Task objective: From the first line of the entries below through the line bearing "For every layout", write out each line exactly. Omit pictures.

Working data:
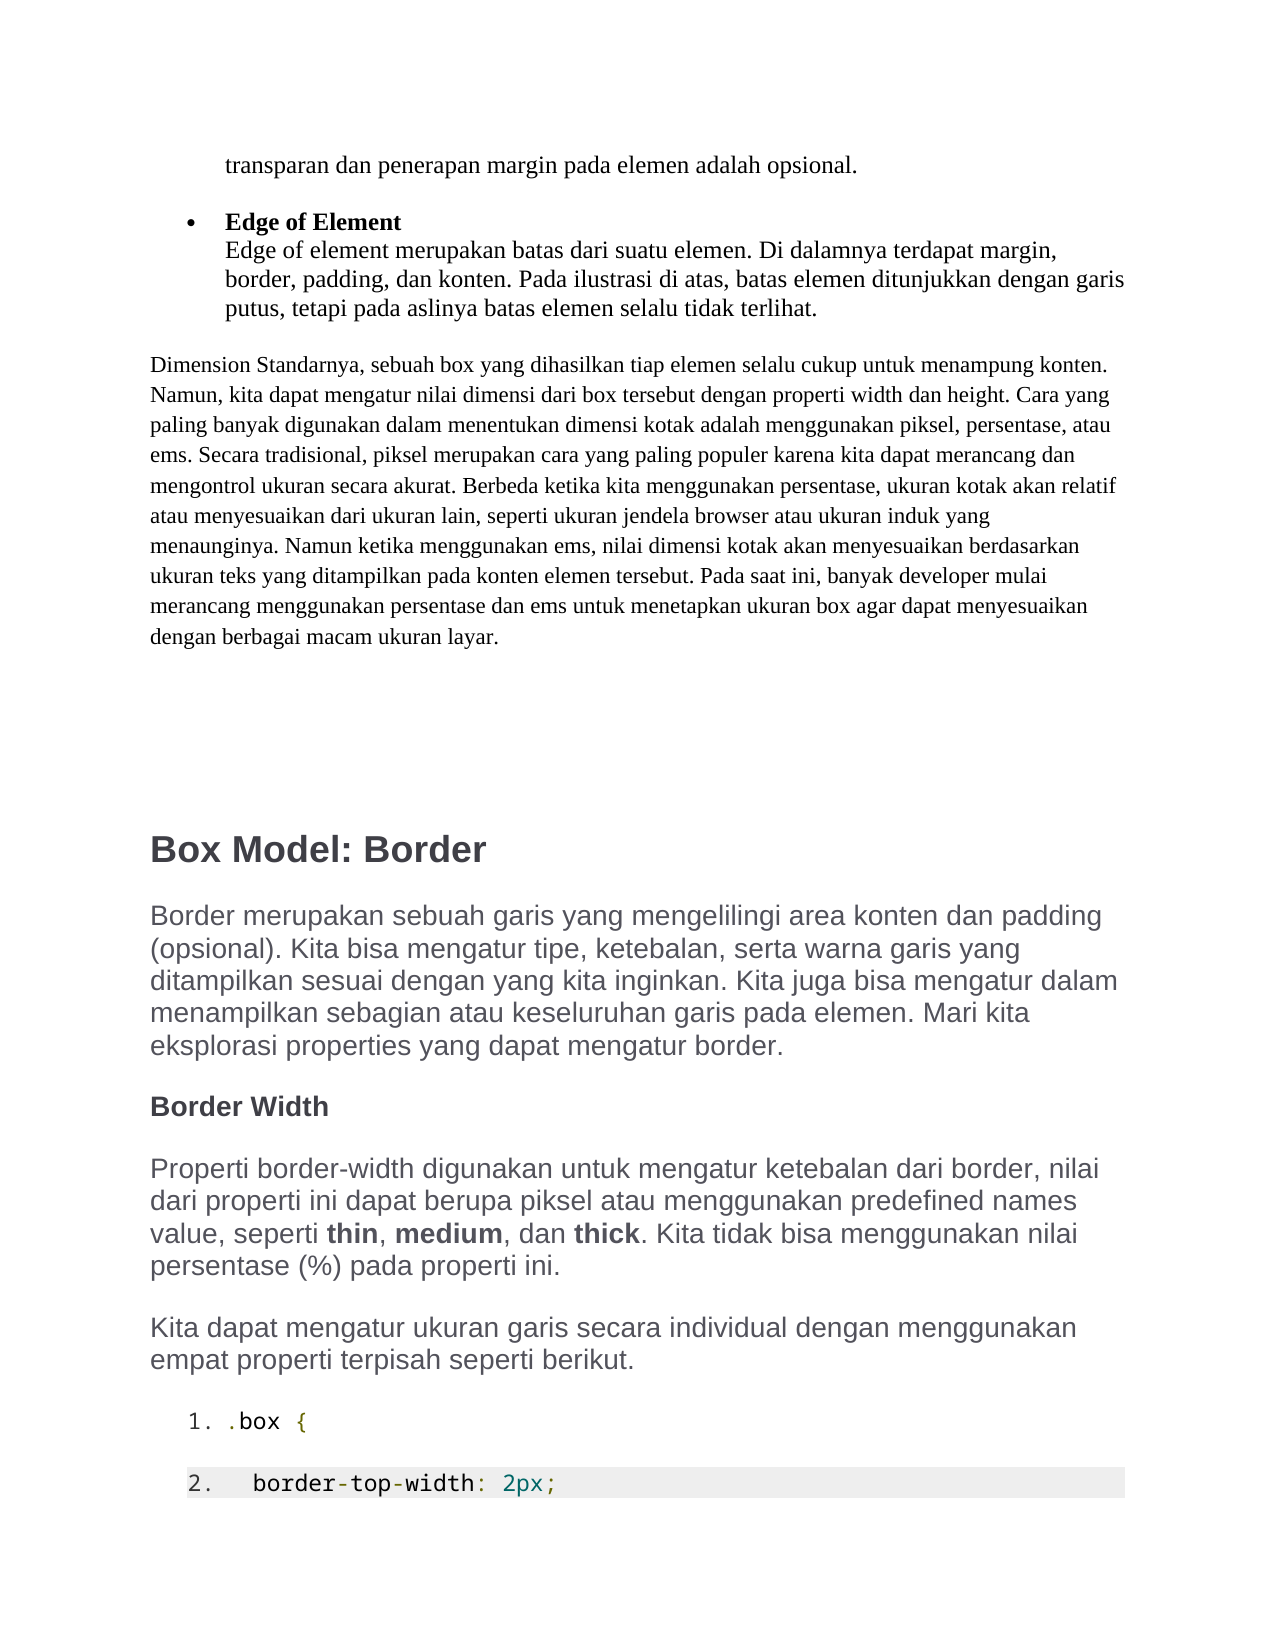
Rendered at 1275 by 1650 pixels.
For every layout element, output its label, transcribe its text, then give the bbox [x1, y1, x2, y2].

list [187, 150, 1125, 207]
text Border Width [150, 1090, 1125, 1123]
text Dimension Standarnya, sebuah box yang dihasilkan tiap elemen selalu cukup untuk menampung konten. Namun, kita dapat mengatur nilai dimensi dari box tersebut dengan properti width dan height. Cara yang paling banyak digunakan dalam menentukan dimensi kotak adalah menggunakan piksel, persentase, atau ems. Secara tradisional, piksel merupakan cara yang paling populer karena kita dapat merancang dan mengontrol ukuran secara akurat. Berbeda ketika kita menggunakan persentase, ukuran kotak akan relatif atau menyesuaikan dari ukuran lain, seperti ukuran jendela browser atau ukuran induk yang menaunginya. Namun ketika menggunakan ems, nilai dimensi kotak akan menyesuaikan berdasarkan ukuran teks yang ditampilkan pada konten elemen tersebut. Pada saat ini, banyak developer mulai merancang menggunakan persentase dan ems untuk menetapkan ukuran box agar dapat menyesuaikan dengan berbagai macam ukuran layar. [150, 351, 1125, 649]
text Box Model: Border [150, 827, 1125, 870]
text Border merupakan sebuah garis yang mengelilingi area konten dan padding (opsional). Kita bisa mengatur tipe, ketebalan, serta warna garis yang ditampilkan sesuai dengan yang kita inginkan. Kita juga bisa mengatur dalam menampilkan sebagian atau keseluruhan garis pada elemen. Mari kita eksplorasi properties yang dapat mengatur border. [150, 899, 1125, 1061]
text Properti border-width digunakan untuk mengatur ketebalan dari border, nilai dari properti ini dapat berupa piksel atau menggunakan predefined names value, seperti thin, medium, dan thick. Kita tidak bisa menggunakan nilai persentase (%) pada properti ini. [150, 1152, 1125, 1282]
list .box { [187, 1405, 1125, 1436]
text Kita dapat mengatur ukuran garis secara individual dengan menggunakan empat properti terpisah seperti berikut. [150, 1311, 1125, 1376]
list Edge of Element Edge of element merupakan batas dari suatu elemen. Di dalamnya terdapat margin, border, padding, dan konten. Pada ilustrasi di atas, batas elemen ditunjukkan dengan garis putus, tetapi pada aslinya batas elemen selalu tidak terlihat. [187, 207, 1125, 322]
list border-top-width: 2px; [187, 1467, 1125, 1498]
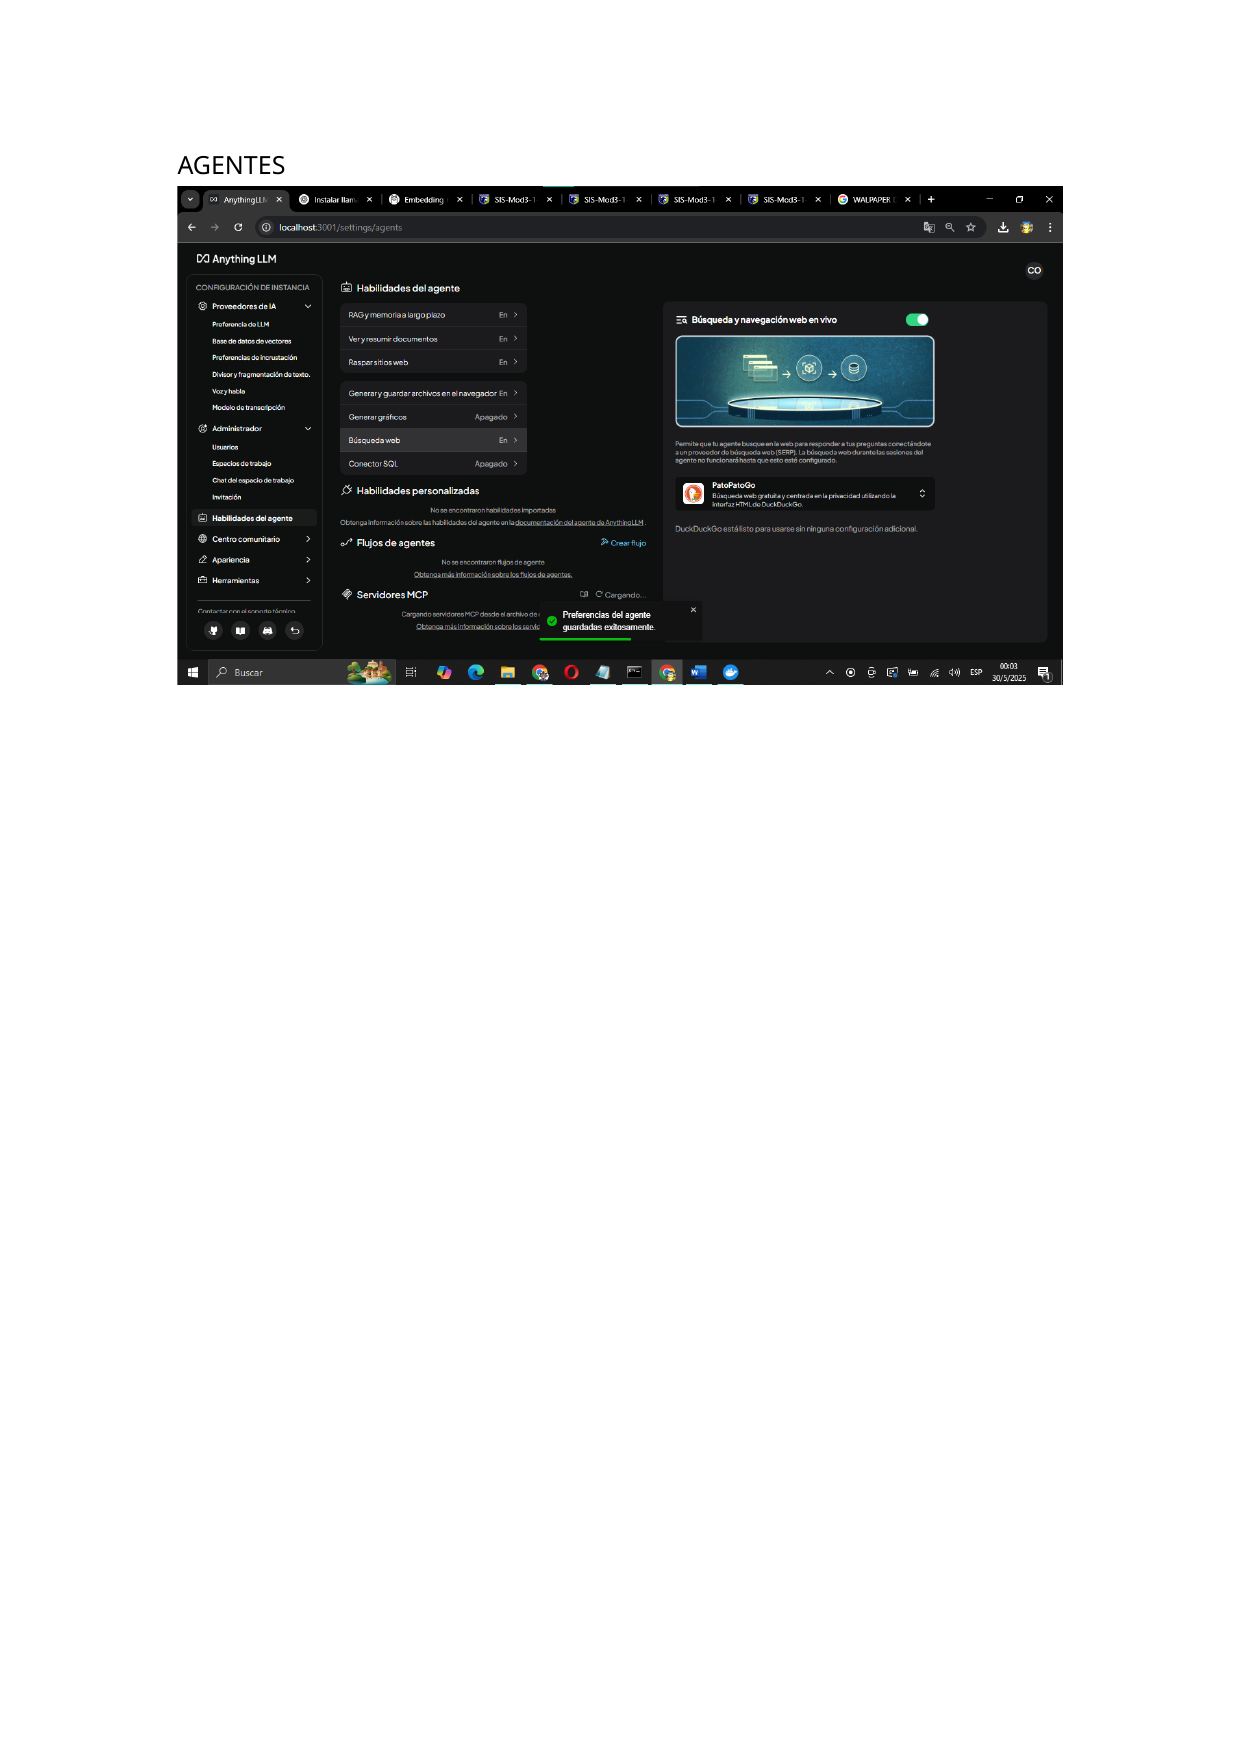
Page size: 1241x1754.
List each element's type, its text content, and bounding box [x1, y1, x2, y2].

text AGENTES [177, 148, 1063, 186]
picture [177, 186, 1063, 685]
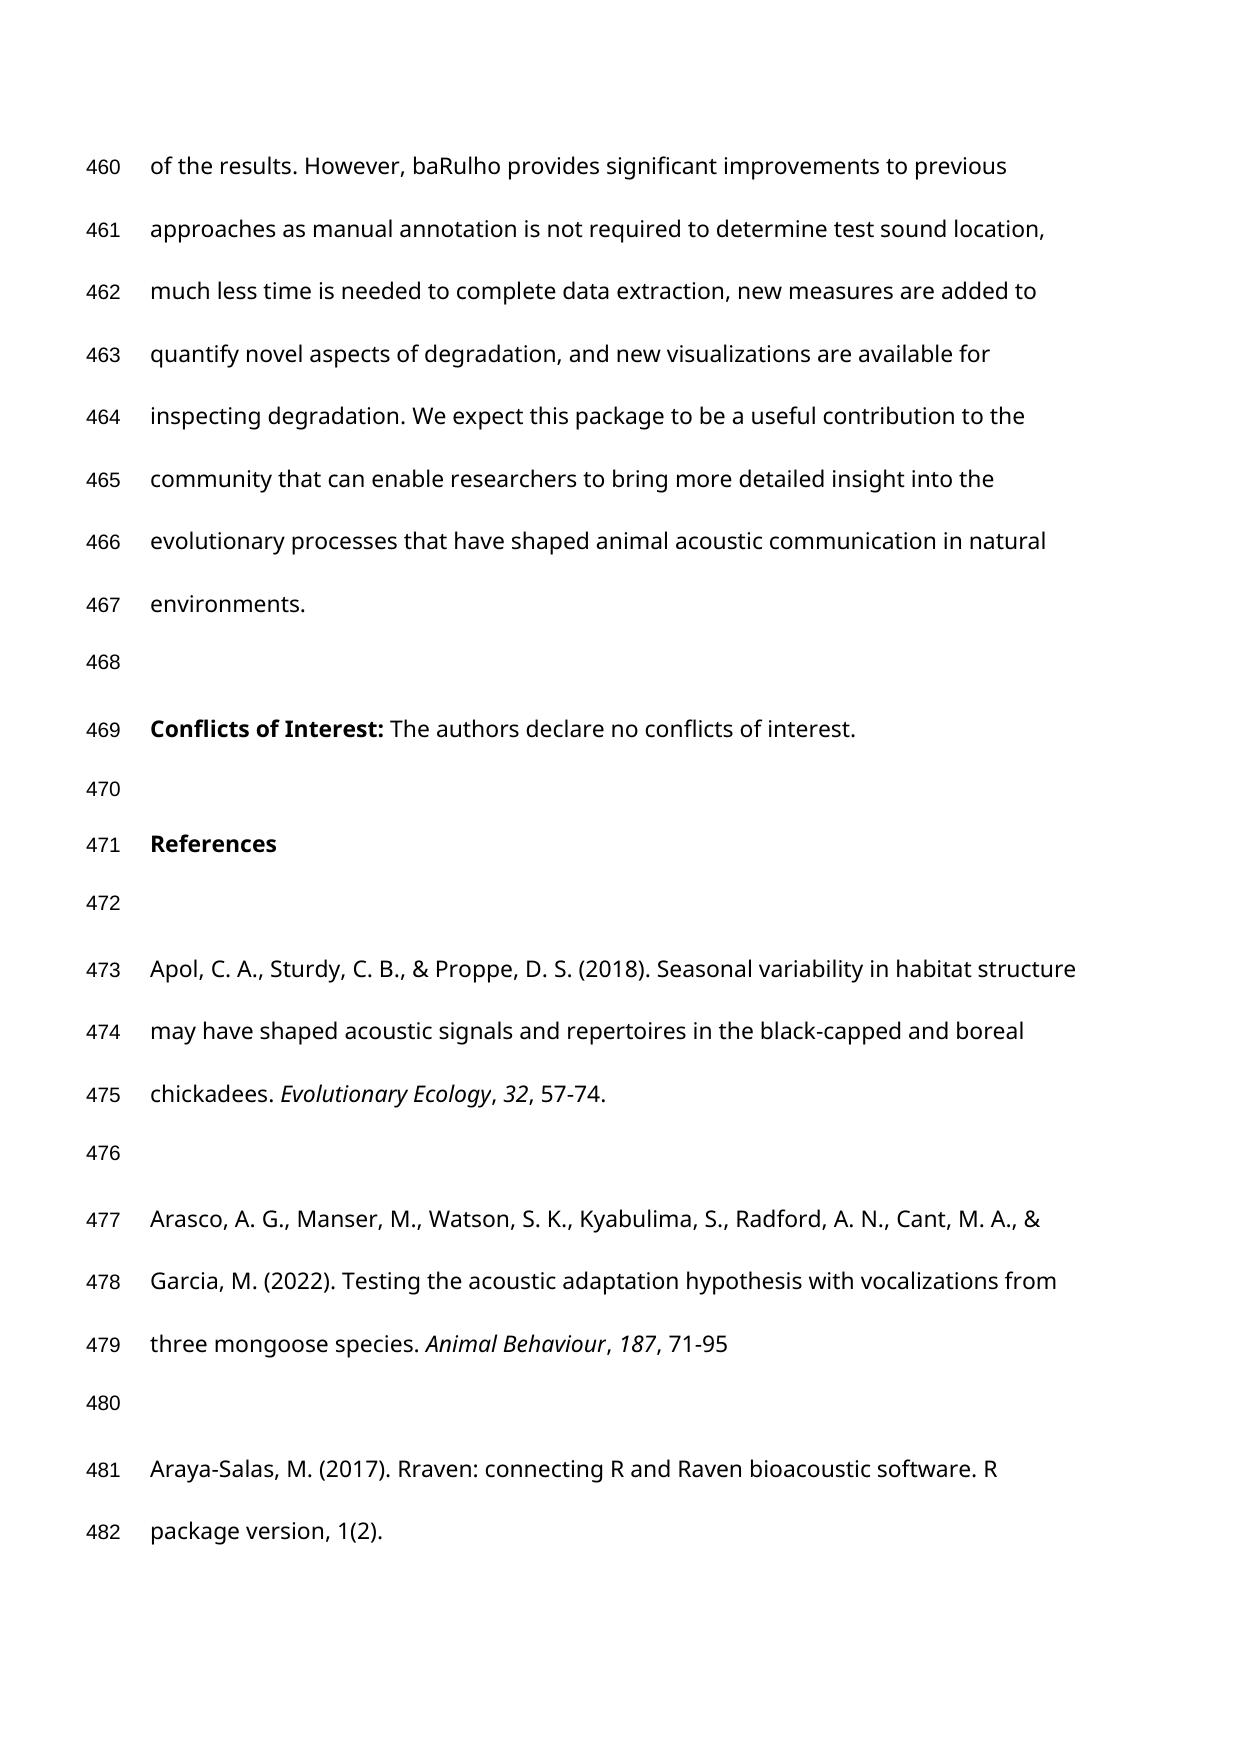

Exercise response:
Rendered at 1275 by 1650 pixels.
For every layout element, output its label, transcribe its text, then give the bbox [x1, y1, x2, y2].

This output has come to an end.